User interface change data
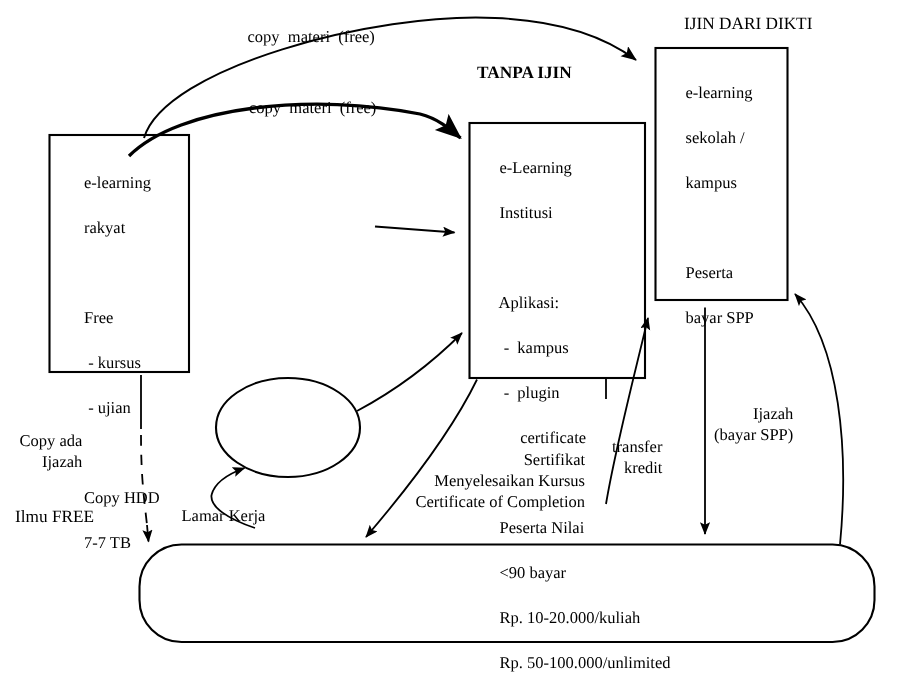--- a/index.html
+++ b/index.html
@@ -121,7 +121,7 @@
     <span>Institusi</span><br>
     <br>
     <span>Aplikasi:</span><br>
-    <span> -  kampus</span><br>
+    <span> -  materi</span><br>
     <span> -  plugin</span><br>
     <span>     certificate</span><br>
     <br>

**Problem requirements**
Set the data above down again exactly as given, with no pictures.

**Answer for this exercise**
--- a/index.html
+++ b/index.html
@@ -121,7 +121,7 @@
     <span>Institusi</span><br>
     <br>
     <span>Aplikasi:</span><br>
-    <span> -  kampus</span><br>
+    <span> -  materi</span><br>
     <span> -  plugin</span><br>
     <span>     certificate</span><br>
     <br>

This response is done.